Next up in our Michigan Wolverines basketball player profile series is Mike Smith, a graduate transfer that will play out his final season of eligibility in Ann Arbor. He will be relied upon to provide experience and playmaking ability to the point guard position in the second season of the Juwan Howard era.
Here is a snapshot of his career so far and what he projects to bring this season.
The Story So Far
Smith, a 5-foot-11 guard who was a star at Fenwick HS in the Chicago Catholic League, began his college career in the Ivy League at Columbia. He started all 27 games as a freshman and averaged 13.6 points per game and led the team in assists at 3.5 per game. He took an even larger step in his second year in 2017-18 and led his team in scoring at 17.6 points per game and averaged 4.6 assists per game.
The junior season at Columbia was where things did not go as planned, as it was a short, eight-game campaign for Smith after tearing his meniscus in December. His scoring was slightly down (15.8 points per game), but the assist numbers ticked up to an even five per contest. Due to an injury, Smith was able to get a medical redshirt and stated before his senior year that he would enter his name into the transfer portal for a graduate fifth season. Ivy League players are only allowed four years of eligibility, so this gave him a chance to showcase what he could do as an audition for his final collegiate season.
Despite some questioning if Smith would be focused and engaged during his final year at Columbia, he posted his best season yet. Smith led the Ivy League in scoring at 22.8 points per game and started all 30 contests during the 2019-20 campaign before the season was cut short due to the coronavirus pandemic.
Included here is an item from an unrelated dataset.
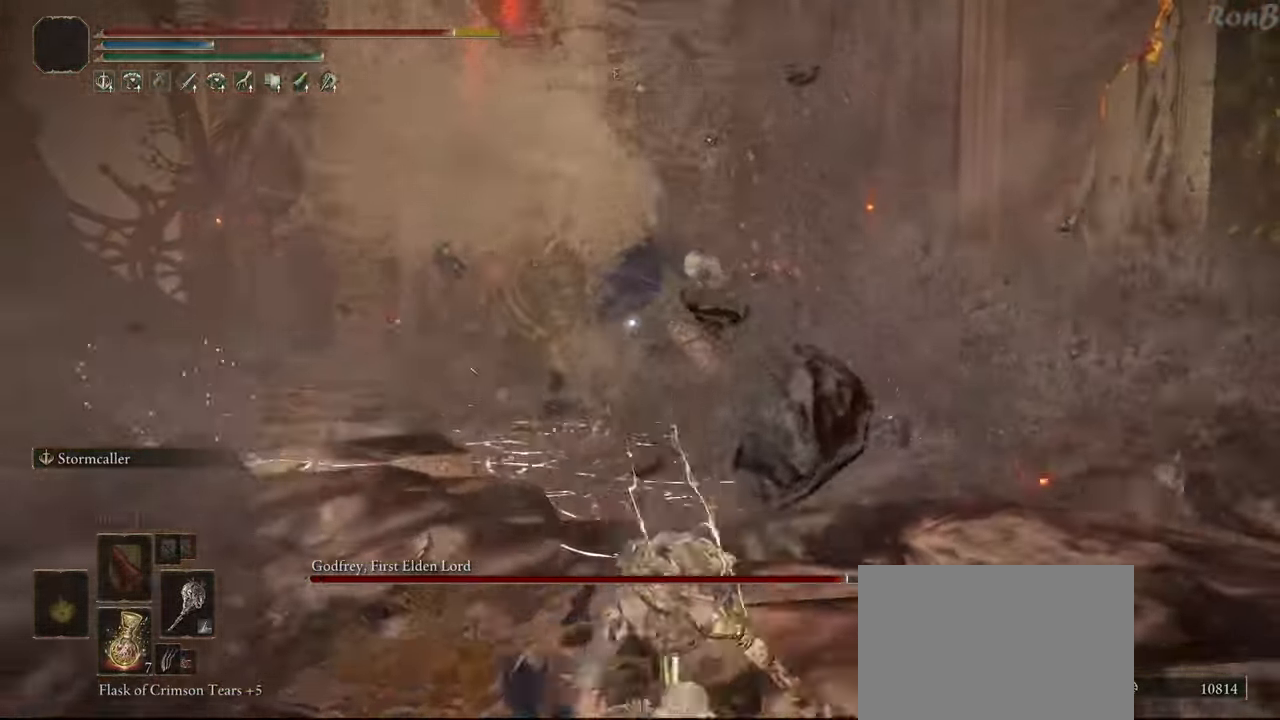
{"buttons": [], "left_stick": "down", "right_stick": "center", "events": [[17, "left_stick", "down-left"], [133, "left_stick", "down"]]}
Smith committed to Michigan and Howard in the spring and left the Ivy League as a two-time All-Conference Second Team selection and left Columbia as the fourth-leading scorer in program history.
How He Fits in 2020-21
Michigan needed help at point guard in the worst way this offseason after Zavier Simpson graduated and David DeJulius entered the transfer portal. That left Michigan with only Eli Brooks and an incoming true freshman in Zeb Jackson as players that can bring the ball up the floor. Howard targeted Smith and made it clear he was going to have an opportunity to play a critical role at Michigan and so far, the feedback suggests he will do just that.
The primarily ballcarrier on offense is going to be between Smith and Brooks, but it remains to be seen who starts or what their roles are. There are a number of different directions that they can go given the positional versatility of the rest of the roster, but Smith is undoubtedly important.
The Big Ten is a much different and more physical league than the Ivy is and Smith is not the lone playmaker on the roster anymore, so the way he fits in on a deep team that has expectations to win is going to be interesting to watch. The good news is that he has an infectious personality and has already fit in well in the locker room, so chemistry should not be an issue here.
Smith’s ceiling at Michigan might depend on how he holds up defensively, but he is locked in as someone who will play a key role this season. Unless Jackson makes a huge jump as a freshman and can’t be kept off the floor — which is not completely out of the question — Howard needs Smith to come in and play well.
It will not be on Smith to come in and step into Simpson’s shoes. Nobody is going to be able to do that on their own, but he will be a big part of the puzzle there. We will see soon enough if his work with Jimmy Butler of the Miami Heat translates to the Big Ten.